I'm going to do a second revision of this PoC soon (I have other things I need to focus on first). I just want to make sure the design is more-or-less sketched out.

It would be very useful if this could be integrated with a policy like "deny clients by NID" independent of nodemaps, with a reason like "2:client NID administratively denied on server" or similar. Similar to "mdt.*.evict_nids" and "obdfilter.*.evict_nids" it should be possible to write client NIDs and maybe also UUIDs to the parameter to permanently block these connection attempts. While the UUIDs would only be good for the duration of the mount instance, they would allow selectively denying one mountpoint on a client instead of all mountpoints.

I was just looking into this in the context of LU-17435, and being able to dynamically add client NIDs to the "deny list" if they have issues maintaining a stable connection to the server. This would be managed by LNet/ptlrpc/ldlm in the kernel, so having a specific "reason code" would make sense, like "14:client has unstable network interface" or whatever, and a simpler check like "1:client Lustre version is too old" would probably be the first one. I'm not sure there could be any "free form" message unless a string was put in the server reply (in some place we don't care about because the connection was denied after all).
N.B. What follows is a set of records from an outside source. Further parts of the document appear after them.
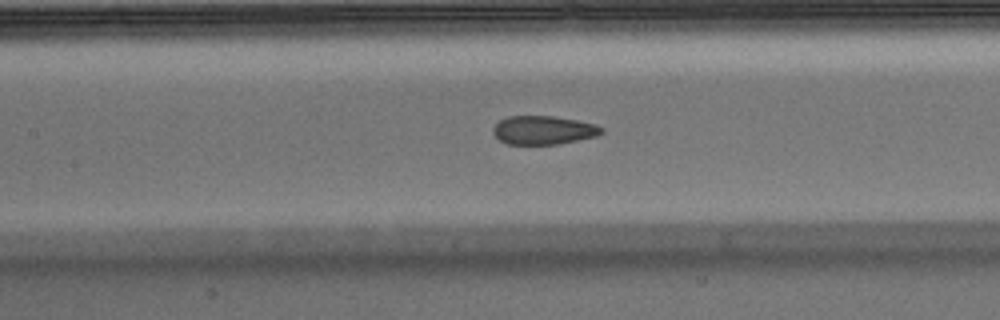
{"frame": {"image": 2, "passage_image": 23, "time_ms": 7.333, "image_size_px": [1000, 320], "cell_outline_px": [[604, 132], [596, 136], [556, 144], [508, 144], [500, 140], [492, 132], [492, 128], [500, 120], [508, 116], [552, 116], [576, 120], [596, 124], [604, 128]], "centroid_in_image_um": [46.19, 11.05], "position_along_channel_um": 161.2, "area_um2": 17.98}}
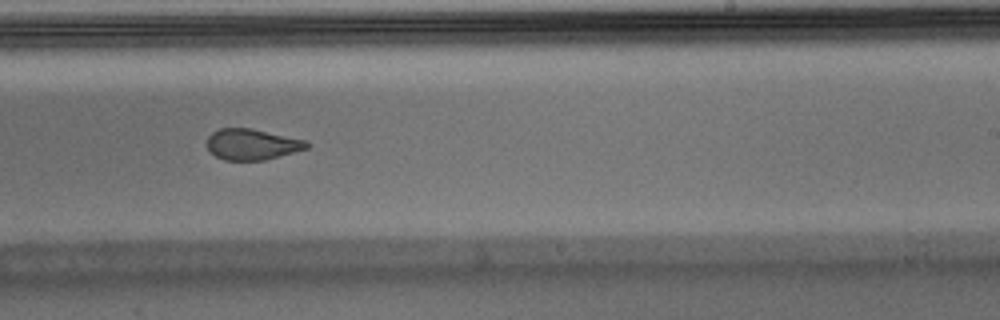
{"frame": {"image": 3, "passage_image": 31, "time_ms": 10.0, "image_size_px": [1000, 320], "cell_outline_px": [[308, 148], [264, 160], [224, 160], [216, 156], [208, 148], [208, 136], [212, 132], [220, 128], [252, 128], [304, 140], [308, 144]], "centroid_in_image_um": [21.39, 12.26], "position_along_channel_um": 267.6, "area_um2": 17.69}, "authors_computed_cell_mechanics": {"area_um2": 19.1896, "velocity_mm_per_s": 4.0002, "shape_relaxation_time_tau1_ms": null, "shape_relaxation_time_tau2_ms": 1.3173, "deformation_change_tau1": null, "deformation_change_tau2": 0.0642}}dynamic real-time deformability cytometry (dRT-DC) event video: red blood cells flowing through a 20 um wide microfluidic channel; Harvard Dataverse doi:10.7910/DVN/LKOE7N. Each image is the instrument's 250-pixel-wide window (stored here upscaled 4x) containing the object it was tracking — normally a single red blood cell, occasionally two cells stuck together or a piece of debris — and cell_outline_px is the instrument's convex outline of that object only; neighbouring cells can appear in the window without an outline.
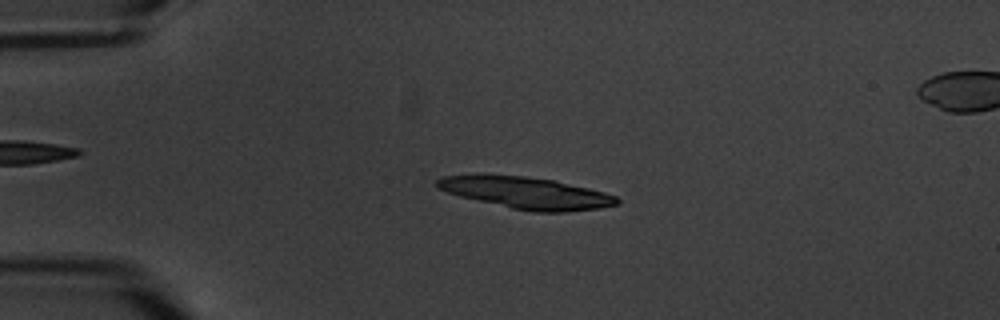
{"species": "common noctule bat (a hibernating species)", "species_latin": "Nyctalus noctula", "temperature_condition": "warm", "stored_images_in_passage": 6, "camera_frame_rate_fps": 3000, "um_per_image_px": 0.085, "animal": {"sex": "male", "body_mass_g": 20.1, "forearm_length_mm": 53.5}, "frame": {"image": 1, "passage_image": 4, "time_ms": 3.333, "image_size_px": [1000, 320], "cell_outline_px": [[620, 204], [600, 208], [564, 212], [532, 212], [512, 208], [460, 196], [436, 188], [436, 180], [440, 176], [480, 172], [484, 172], [524, 176], [556, 180], [604, 192], [616, 196], [620, 200]], "centroid_in_image_um": [44.66, 16.35], "position_along_channel_um": 40.3, "area_um2": 34.04}}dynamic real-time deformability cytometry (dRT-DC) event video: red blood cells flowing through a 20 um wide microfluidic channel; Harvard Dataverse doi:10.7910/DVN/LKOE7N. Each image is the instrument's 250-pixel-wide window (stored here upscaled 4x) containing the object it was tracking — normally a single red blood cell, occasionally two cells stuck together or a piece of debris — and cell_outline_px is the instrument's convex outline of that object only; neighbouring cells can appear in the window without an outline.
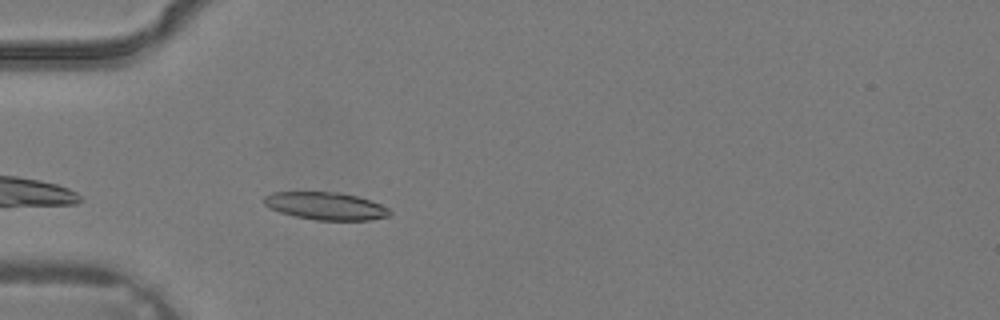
{"species": "common noctule bat (a hibernating species)", "species_latin": "Nyctalus noctula", "temperature_condition": "warm", "stored_images_in_passage": 2, "camera_frame_rate_fps": 3000, "um_per_image_px": 0.085, "animal": {"sex": "male", "body_mass_g": 19.2, "forearm_length_mm": 51.8}, "frame": {"image": 1, "passage_image": 2, "time_ms": 0.333, "image_size_px": [1000, 320], "cell_outline_px": [[392, 212], [388, 216], [368, 220], [316, 220], [296, 216], [280, 212], [268, 208], [264, 204], [264, 196], [272, 192], [336, 192], [356, 196], [372, 200], [388, 208]], "centroid_in_image_um": [27.68, 17.5], "position_along_channel_um": 57.3, "area_um2": 20.17}}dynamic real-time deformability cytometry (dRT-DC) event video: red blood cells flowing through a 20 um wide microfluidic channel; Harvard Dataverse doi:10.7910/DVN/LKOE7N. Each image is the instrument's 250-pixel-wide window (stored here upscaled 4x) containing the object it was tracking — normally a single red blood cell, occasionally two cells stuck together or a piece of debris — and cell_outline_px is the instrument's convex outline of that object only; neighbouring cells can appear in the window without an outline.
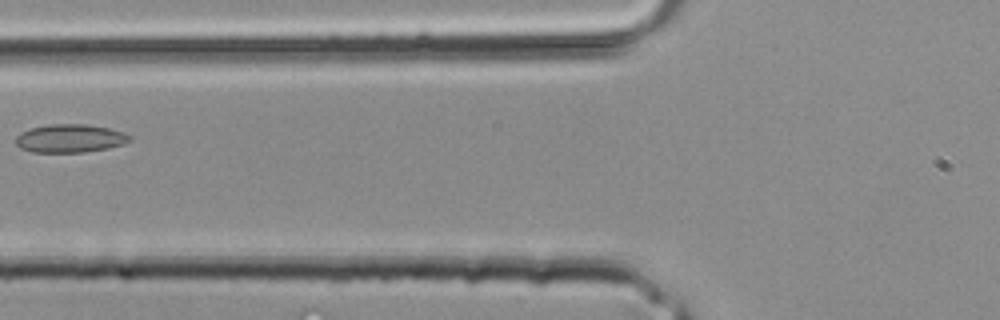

This makes me wonder if the SOFT_BLOCK mechanism should be on a "per reason code" basis, so that if the client admin says "sure I understand my client version is too old" and continues anyway, that doesn't give them free reign to connect if a new reason is added. I think that would mitigate my concerns with the usefulness of SOFT_BLOCK. For the LU-17435 case I think the server could use the same reason code but decide on the severity of the issue (e.g. 2-4 reconnects/resends per hour = WARN, 5-9 reconnects/resends per hour = SOFT_BLOCK, >= 10/hour = HARD_BLOCK), but that should be decided in the context of that ticket.

I'm thinking that the first time that SOFT_BLOCK is used (for whatever reason), the user would add the mount override option to the mount command line and then it would permanently ignore all future SOFT_BLOCK settings in the future.

Definitely. But I think that's fine. By then, the SOFT_BLOCK would have served it's social purpose. Plus, we can still have the client output some warning message. And the presence of the mount flag clearly indicates that the user has opted into an unusual (according to the admin) configuration.

Having a reason returned to the client would definitely be useful. If it was just the client version, then if the server returned a bogus higher version (e.g 215.3.0) and then the client would print a message like "Server testfs-MDT0000 version (215.3.0.0) is much newer than client. Consider upgrading client (2.12.9.0)".

I think the easiest way to do this: have the server return a code (defined by an enum) that the client can map to a nice message. I think that would need another u8 in obd_connect_data. So the total reservation would be: OBD_CONNECT flag, u8 bitmap (for SOFT_BLOCK, WARN flags), u8 for 256 server verdicts.